Clause de non concurrence du salarié

Equipe VIVALDI
Equipe VIVALDI

  

Sources : Cass. soc., 20 nov. 2013, n° 12-20.074

 

La contestation de la validité de la clause de non concurrence est devenue l’un des « marronniers » des contentieux prudhommaux. Et à cet égard il faut admettre que l’enchainement insolent des « victoires » des salariés qui profitent d’une jurisprudence qui n’a fait que multiplier les conditions nécessaires à la validité de la clause ont généré une certaine forme d’indiscipline encouragée par un sentiment d’impunité.

__________________________________________________

Reprenez le texte sur la clause de non-concurrence du salarié juste après sa dernière phrase.

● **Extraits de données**
__________________________________________________

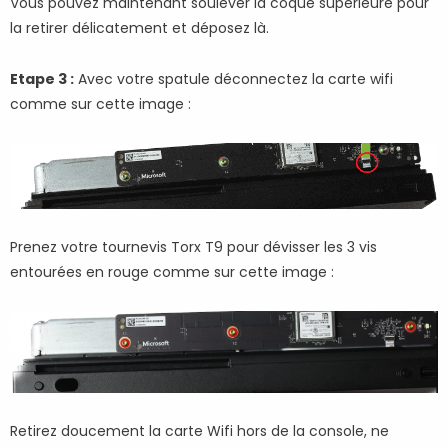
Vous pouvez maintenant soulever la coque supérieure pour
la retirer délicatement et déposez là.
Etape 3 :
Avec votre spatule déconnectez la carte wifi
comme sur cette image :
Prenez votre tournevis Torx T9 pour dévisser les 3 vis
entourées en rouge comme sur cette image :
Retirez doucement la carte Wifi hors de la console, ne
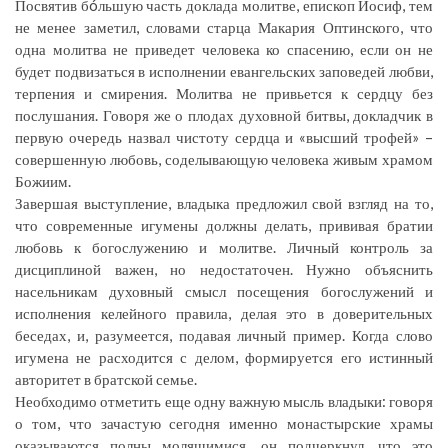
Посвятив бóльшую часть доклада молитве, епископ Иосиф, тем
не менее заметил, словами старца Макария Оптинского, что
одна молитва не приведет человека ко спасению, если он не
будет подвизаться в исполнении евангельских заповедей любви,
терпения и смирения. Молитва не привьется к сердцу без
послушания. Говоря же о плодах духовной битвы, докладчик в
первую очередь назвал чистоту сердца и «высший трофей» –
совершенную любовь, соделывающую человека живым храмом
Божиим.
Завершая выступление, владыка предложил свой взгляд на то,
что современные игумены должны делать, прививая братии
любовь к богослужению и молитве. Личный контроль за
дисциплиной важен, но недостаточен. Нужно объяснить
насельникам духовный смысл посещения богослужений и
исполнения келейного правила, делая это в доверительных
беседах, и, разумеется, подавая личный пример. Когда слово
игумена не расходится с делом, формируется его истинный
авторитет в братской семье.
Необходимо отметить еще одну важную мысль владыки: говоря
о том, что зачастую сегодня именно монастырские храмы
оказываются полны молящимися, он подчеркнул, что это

__________________________________________________

● **ZONE DE RÉPONSE**
L’arrêt qui vient d’être rendu par la chambre sociale avec les honneurs de la publication au bulletin est donc remarquable à double titre :

 

– Il marque enfin une rupture avec un enchainement de décisions qui ont toutes permis aux salariés de ne pas exécuter la clause de non concurrence pourtant contractuellement acceptée ;

 

– mais dans une situation où le droit civil ( duquel le droit social a de plus en plus tendance à prendre son autonomie) aurait ( peut être) permis au salarié de se dégager de ses obligations

 

Après un bref rappel de l’état du droit applicable à la clause de non concurrence (I) vivaldi-chronos examinera le caractère novateur de cette décision (II)

 

I – L’état de la jurisprudence

 

La Jurisprudence a apporté depuis plusieurs années de nombreuses précisions sur les conditions de validité et d’utilisation d’une telle clause, qui ne doit pas entraver la liberté de travailler du salarié.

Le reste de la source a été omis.